Dynamic objects in natural environments degrade monocular SLAM performance by inducing pose estimation drift and map reconstruction artifacts. To address this, we propose a robust monocular SLAM framework integrating feedforward deep reconstruction with geometric patch-based online bundle adjustment. Our approach introduces a lightweight feedforward network for real-time dynamic region segmentation and removal, while leveraging predicted depth to mitigate monocular scale ambiguity. Furthermore, we design a depth-geometric patch alignment mechanism that explicitly enforces static structural consistency during optimization. This framework preserves the simplicity of monocular systems while significantly suppressing dynamic object interference in both trajectory estimation and mapping. Experimental evaluation on multiple dynamic-scene datasets demonstrates average pose accuracy improvements of 23%–41% over state-of-the-art methods, alongside superior reconstruction completeness and system stability.

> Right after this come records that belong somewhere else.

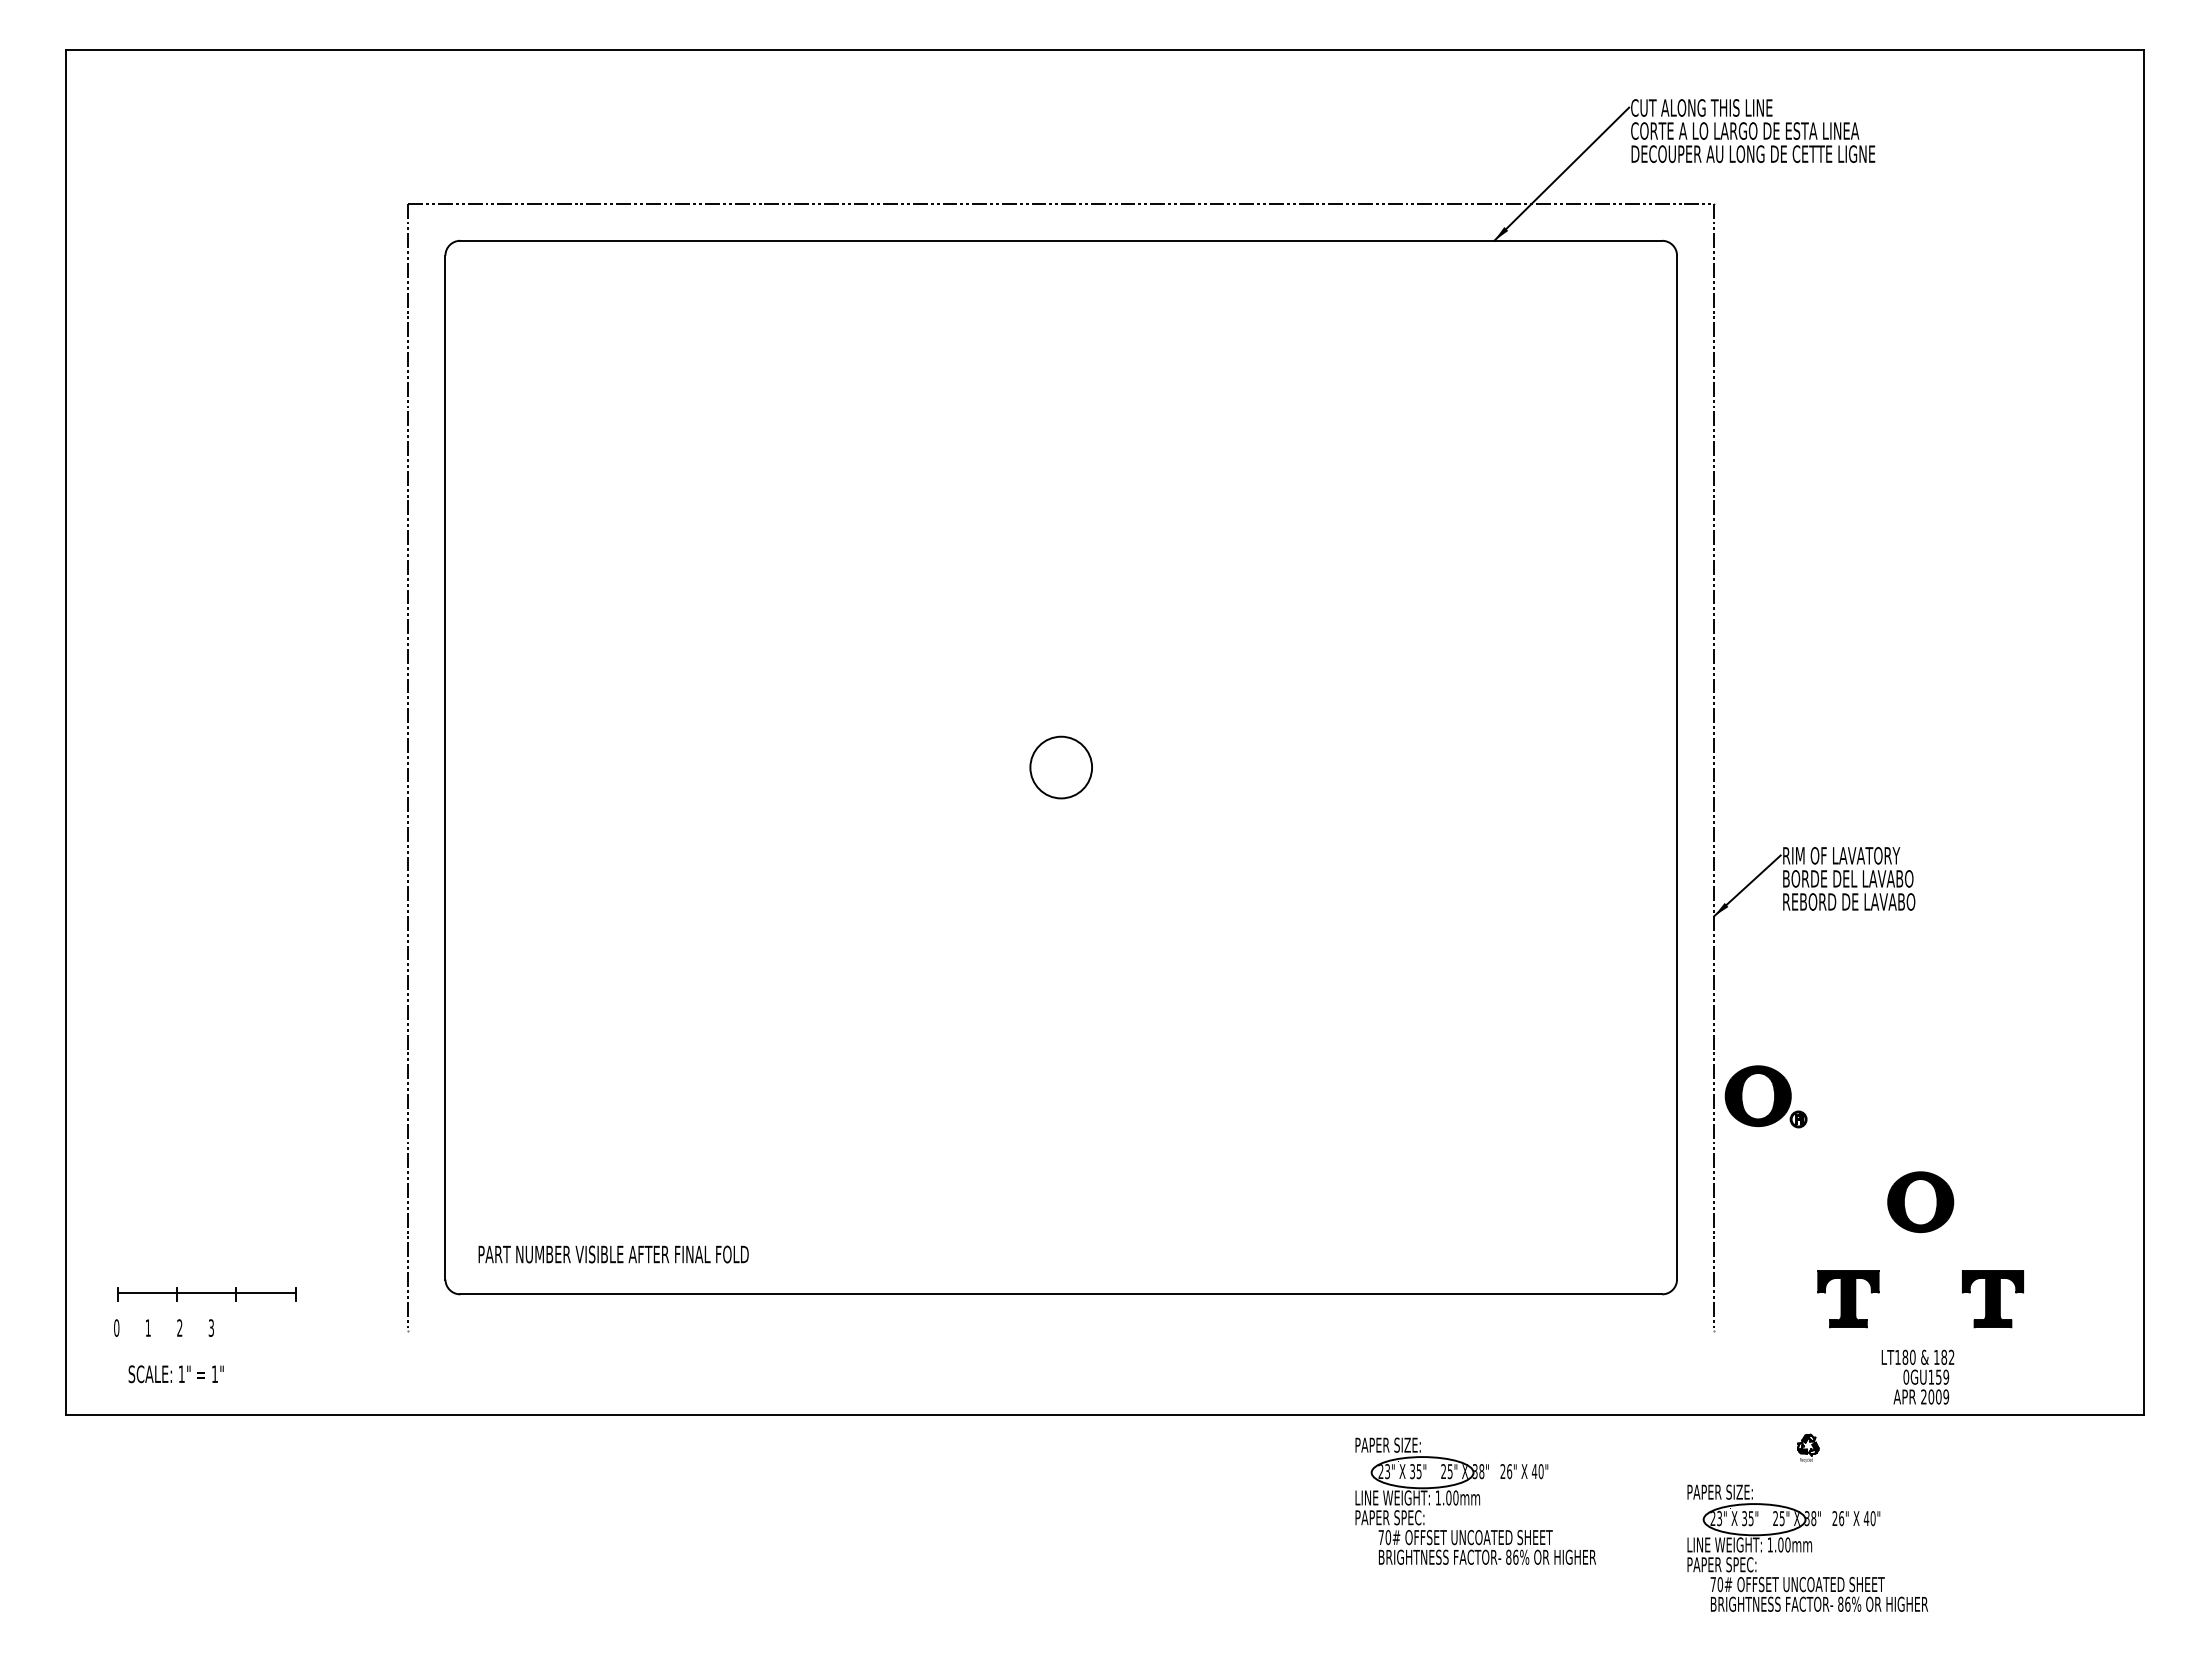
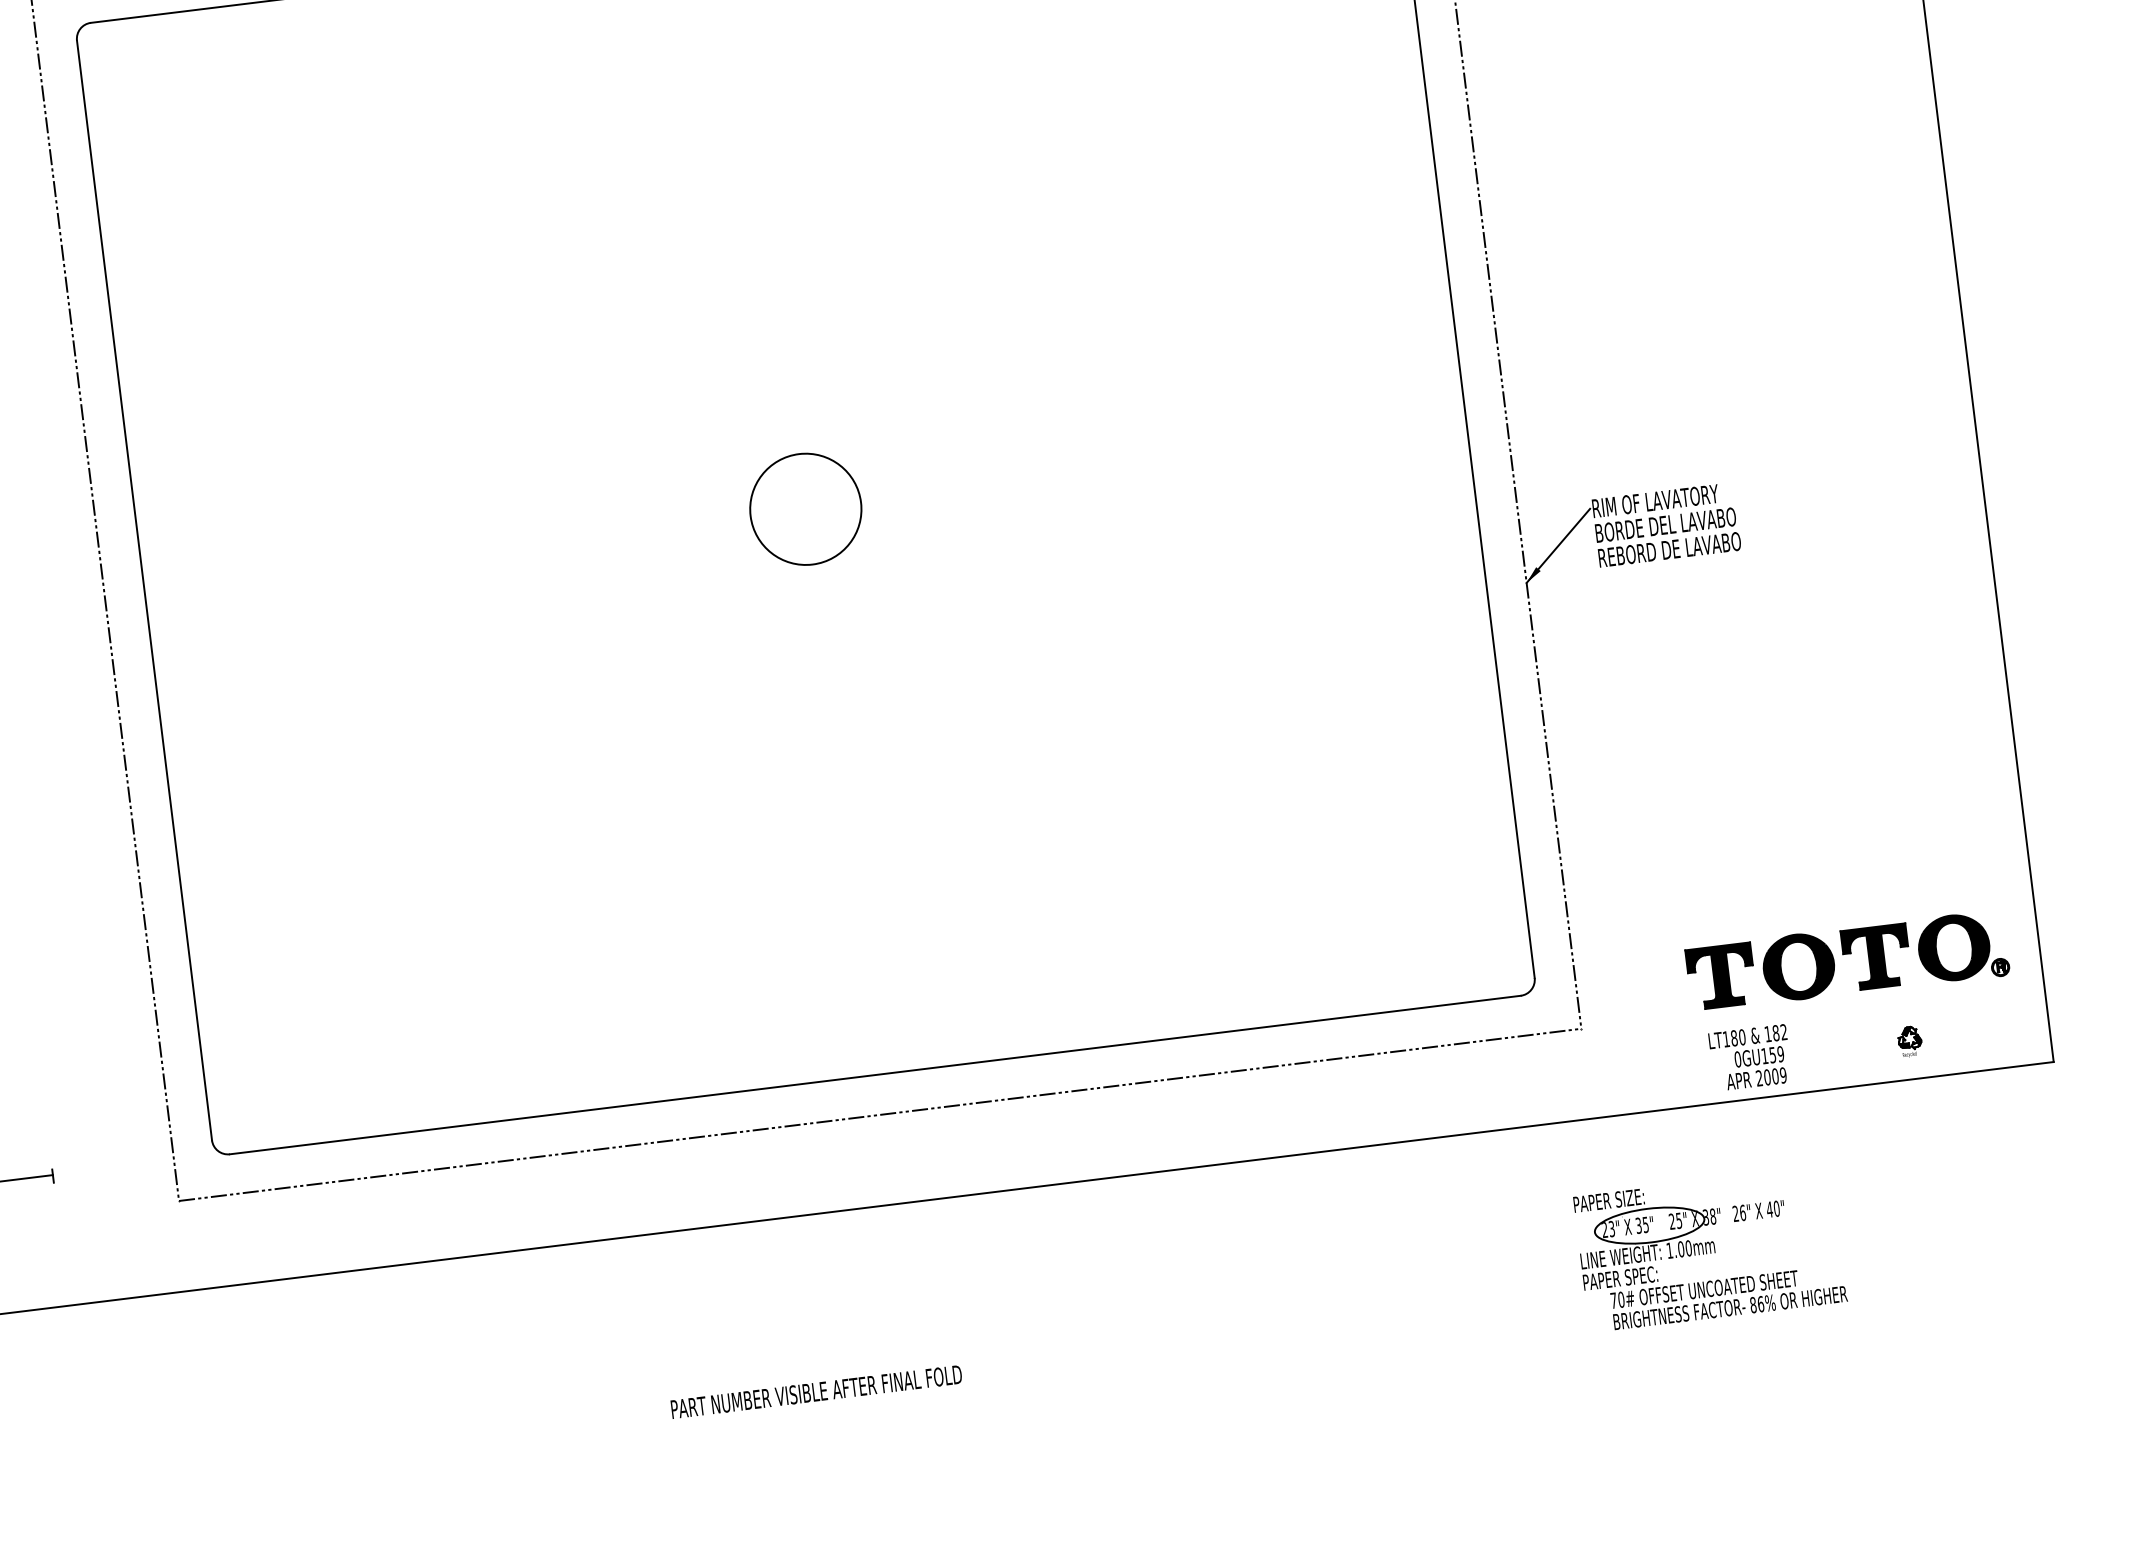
circle: (1060, 767) -> (805, 509), size x1.67
part: (1765, 1096) -> (1962, 947), moved
part: (1920, 1202) -> (1798, 967), moved
text: (613, 1254) -> (816, 1392), moved
line: (1061, 1331) -> (880, 1114), added
text: (1917, 1376) -> (1749, 1057), moved
part: (1808, 1447) -> (1910, 1040), moved
part: (1475, 1500) -> (1347, 1241), removed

Reliable incremental estimation of camera poses and 3D reconstruction is key to enable various applications including robotics, interactive visualization, and augmented reality. However, this task is particularly challenging in dynamic natural environments, where scene dynamics can severely deteriorate camera pose estimation accuracy. In this work, we propose a novel monocular visual SLAM system that can robustly estimate camera poses in dynamic scenes. To this end, we leverage the complementary strengths of geometric patch-based online bundle adjustment and recent feed-forward reconstruction models. Specifically, we propose a feed-forward reconstruction model to precisely filter out dynamic regions, while also utilizing its depth prediction to enhance the robustness of the patch-based visual SLAM. By aligning depth prediction with estimated patches from bundle adjustment, we robustly handle the inherent scale ambiguities of the batch-wise application of the feed-forward reconstruction model.